### How to complete this task
Copy the entries below word for word, but omit any pictures they contain.

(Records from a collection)
******

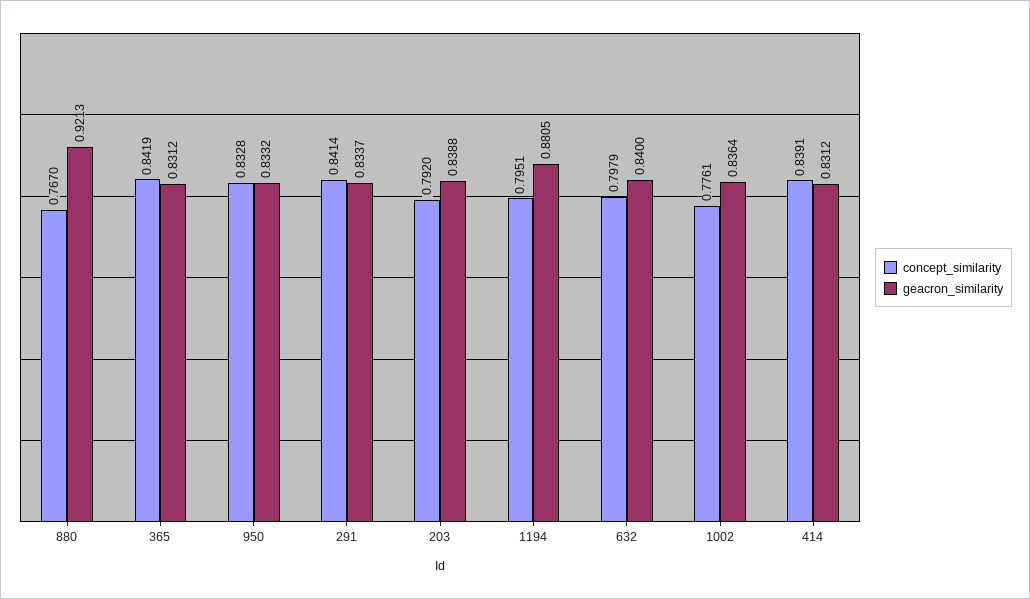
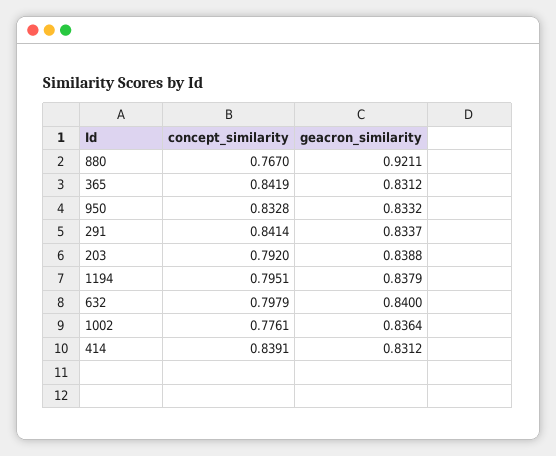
  {
    "concept_similarity": {
      "880": 0.767,
      "365": 0.8419,
      "950": 0.8328,
      "291": 0.8414,
      "203": 0.792,
      "1194": 0.7951,
      "632": 0.7979,
      "1002": 0.7761,
      "414": 0.8391
    },
    "geacron_similarity": {
-     "880": 0.9213,
+     "880": 0.9211,
      "365": 0.8312,
      "950": 0.8332,
      "291": 0.8337,
      "203": 0.8388,
-     "1194": 0.8805,
+     "1194": 0.8379,
      "632": 0.84,
      "1002": 0.8364,
      "414": 0.8312
    }
  }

******

### Response area
  {
    "concept_similarity": {
      "880": 0.767,
      "365": 0.8419,
      "950": 0.8328,
      "291": 0.8414,
      "203": 0.792,
      "1194": 0.7951,
      "632": 0.7979,
      "1002": 0.7761,
      "414": 0.8391
    },
    "geacron_similarity": {
-     "880": 0.9213,
+     "880": 0.9211,
      "365": 0.8312,
      "950": 0.8332,
      "291": 0.8337,
      "203": 0.8388,
-     "1194": 0.8805,
+     "1194": 0.8379,
      "632": 0.84,
      "1002": 0.8364,
      "414": 0.8312
    }
  }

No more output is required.